Heck, its much worse than that. Ask people in America (supposed purveyors of freedom and democracy) about the green Ford Falcons in Argentina. Or Allende being replaced with Pinochet in Chile (anyone remember ITT). Or the United Fruit Company in Guatemala. Or U.S. support of Trujillo in the Dominican Republic until we 'discovered' he was a brutal dictator (if you think Saddam Hussein was an anomaly) Etc. Etc.
The list goes on and on while the vast majority of Americans are sublimely ignorant.
History not only repeats itself (and often rhymes) but during the last 50 years it usually has a lot to do with the United States supporting dictators (aka stability) at the expense of workers around the world.
As Rumsfeld is famously quoted as saying about Musharaff...
He may be a dictator but he's OUR dictator.
To my knowledge, the first time that was said was by FDR to his secretary of state who told him that Samoza, the dictator of Nicaragua, was a b*stard. Quote FDR: "Yes, but he's our b*stard."
And you know, the guy we killed about three thousand civilians to liberate Panama from, wasn't a b*stard at all. He just decided to stop being our gofer. And, oh yeah, his trial (Noriega's) took place at the same time as OJ Simson's.
While we're on the subject of righteousness in foreign policy, can anyone tell me why we had to "defend" outselves against Sadam Hussein? All he did was take the nerve gas he got from us to use against the Iranians and used it against the Kurds. And I'm not sure how charitable or law-abiding Bush would be against an armed insurgency who wanted to, say, carve out Kansas & Nebraska & make them their own country.
Actually, I think every people - Kurds, Palestinians, the Irish, and even Americans - should have their own country. So where do we begin?
Best,
Seamus O'Bannion.
Thank you for reminding me that I'm not alone.
There was a time when individuals had a defense for their ignorance of our foreign policy. After all, you weren't going to hear the truth in most of our schools or media. However, thanks to the Internet, that time has passed.
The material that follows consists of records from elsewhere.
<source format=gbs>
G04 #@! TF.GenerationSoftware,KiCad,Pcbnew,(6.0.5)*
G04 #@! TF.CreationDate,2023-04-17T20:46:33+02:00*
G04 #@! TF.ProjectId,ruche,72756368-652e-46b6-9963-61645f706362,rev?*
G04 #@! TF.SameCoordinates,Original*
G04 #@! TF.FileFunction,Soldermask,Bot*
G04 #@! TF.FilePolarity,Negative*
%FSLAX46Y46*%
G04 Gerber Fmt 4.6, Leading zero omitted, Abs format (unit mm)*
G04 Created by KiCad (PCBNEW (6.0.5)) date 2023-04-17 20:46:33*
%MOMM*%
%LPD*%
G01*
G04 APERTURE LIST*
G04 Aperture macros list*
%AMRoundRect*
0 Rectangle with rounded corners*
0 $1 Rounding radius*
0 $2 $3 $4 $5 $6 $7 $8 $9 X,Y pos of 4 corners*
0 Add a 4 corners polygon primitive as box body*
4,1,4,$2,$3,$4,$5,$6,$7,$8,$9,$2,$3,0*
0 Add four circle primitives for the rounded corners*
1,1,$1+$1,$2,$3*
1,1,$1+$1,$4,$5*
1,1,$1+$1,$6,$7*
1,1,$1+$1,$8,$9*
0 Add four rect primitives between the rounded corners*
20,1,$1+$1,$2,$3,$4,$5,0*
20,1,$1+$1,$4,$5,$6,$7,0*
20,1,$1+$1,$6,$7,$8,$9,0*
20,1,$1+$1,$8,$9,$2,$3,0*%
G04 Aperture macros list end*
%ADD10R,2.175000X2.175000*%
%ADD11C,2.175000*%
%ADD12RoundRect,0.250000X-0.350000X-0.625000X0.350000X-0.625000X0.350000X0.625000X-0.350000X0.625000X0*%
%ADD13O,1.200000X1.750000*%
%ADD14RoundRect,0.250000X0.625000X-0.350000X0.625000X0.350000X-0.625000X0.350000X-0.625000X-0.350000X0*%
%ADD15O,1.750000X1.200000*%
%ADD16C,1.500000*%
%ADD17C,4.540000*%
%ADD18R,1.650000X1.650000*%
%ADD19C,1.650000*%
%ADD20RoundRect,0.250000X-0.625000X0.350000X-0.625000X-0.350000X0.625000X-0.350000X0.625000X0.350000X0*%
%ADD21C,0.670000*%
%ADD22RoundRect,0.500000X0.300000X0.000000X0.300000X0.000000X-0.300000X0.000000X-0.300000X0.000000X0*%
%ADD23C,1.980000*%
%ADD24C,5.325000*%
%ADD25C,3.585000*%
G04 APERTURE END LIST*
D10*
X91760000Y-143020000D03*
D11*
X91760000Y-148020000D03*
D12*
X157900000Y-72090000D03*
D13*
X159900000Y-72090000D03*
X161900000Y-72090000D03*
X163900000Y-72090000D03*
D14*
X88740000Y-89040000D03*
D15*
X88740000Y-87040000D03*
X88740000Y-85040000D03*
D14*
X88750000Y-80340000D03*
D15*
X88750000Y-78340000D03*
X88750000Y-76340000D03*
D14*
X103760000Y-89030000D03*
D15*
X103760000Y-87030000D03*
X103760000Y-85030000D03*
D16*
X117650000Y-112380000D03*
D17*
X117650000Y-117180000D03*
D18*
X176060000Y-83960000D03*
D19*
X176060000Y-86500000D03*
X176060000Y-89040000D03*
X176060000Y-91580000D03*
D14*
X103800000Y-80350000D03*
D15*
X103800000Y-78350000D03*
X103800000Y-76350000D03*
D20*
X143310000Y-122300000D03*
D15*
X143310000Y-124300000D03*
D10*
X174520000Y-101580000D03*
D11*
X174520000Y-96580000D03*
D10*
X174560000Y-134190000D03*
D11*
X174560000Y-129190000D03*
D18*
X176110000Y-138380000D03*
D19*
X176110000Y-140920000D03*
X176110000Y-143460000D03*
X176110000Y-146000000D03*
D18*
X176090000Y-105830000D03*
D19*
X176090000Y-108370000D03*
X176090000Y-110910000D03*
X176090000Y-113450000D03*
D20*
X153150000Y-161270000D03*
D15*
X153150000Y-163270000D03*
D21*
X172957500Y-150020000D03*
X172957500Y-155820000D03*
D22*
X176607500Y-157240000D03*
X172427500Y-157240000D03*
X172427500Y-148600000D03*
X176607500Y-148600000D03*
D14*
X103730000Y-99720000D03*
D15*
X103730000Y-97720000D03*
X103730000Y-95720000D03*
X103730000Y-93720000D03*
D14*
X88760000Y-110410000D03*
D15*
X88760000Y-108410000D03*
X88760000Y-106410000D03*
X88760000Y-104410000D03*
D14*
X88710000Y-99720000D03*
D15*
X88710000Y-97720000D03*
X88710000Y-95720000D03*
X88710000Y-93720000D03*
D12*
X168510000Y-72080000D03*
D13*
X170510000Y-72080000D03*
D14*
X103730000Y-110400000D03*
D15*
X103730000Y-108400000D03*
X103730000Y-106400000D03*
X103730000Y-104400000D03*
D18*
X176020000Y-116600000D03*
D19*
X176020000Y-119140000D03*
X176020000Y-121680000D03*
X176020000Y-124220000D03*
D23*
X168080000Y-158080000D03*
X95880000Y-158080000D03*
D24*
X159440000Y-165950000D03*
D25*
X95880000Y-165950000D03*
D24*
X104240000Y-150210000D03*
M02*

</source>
The only reason to remain ignorant of the injustices perpetrated and supported around the world by the United States is that it is a self-serving ignorance.
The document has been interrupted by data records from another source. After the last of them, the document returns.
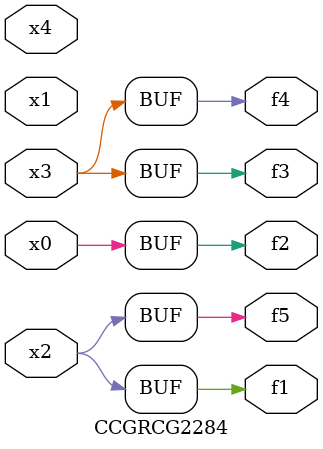
<source format=v>
module CCGRCG2284(
	input x0, x1, x2, x3, x4,
	output f1, f2, f3, f4, f5
);
	assign f1 = x2;
	assign f2 = x0;
	assign f3 = x3;
	assign f4 = x3;
	assign f5 = x2;
endmodule

</source>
I have a neighbor who is a devout christian and spends a significant amount of time and money supporting charitable causes. He is however oblivious to the suffering and opression our foreign policy is responsible for. I asked him a question:
If I could prove to you beyond a shadow of a doubt that the United States has been directly responsible for untold oppression, torture, suffering and death around the world for at least the last 50 years would you be willing to look at the evidence?
He got very serious and was quiet for about a minute and then he said no, if I saw that evidence how could I go on believing in my country? He went on to say that he likes putting out the flag on Memorial Day and Veteran's Day. He likes singing the National Anthem at ball games. He likes being proud of his country. Most of all, he likes believing that he and his fellow friends, neighbors and citizens are good people.
Before I hear from people saying 'if this country is so bad, why don't you leave" my response is why don't we all open our eyes, stop believing we are God's chosen people deserving of a standard of living so far beyond most other peoples of the earth that it is shameful and DO something to make this a better more just country. It starts with awareness.
We have great road maps in the Declaration of Independence and the Constitution but they should be more than just words on paper meant to gather dust in some museum. They represent concepts applicable to all men...not laws that we attempt to circumvent when they aren't in our 'interests'.
In the coming years, as Americans learn what real sacrifice and hardship are all about, it might help to remember that this is all the vast majority of people who ever lived on this planet have ever known.
What will be the reaction when people who have never known hunger start to go hungry?
Its probably not going to be pretty.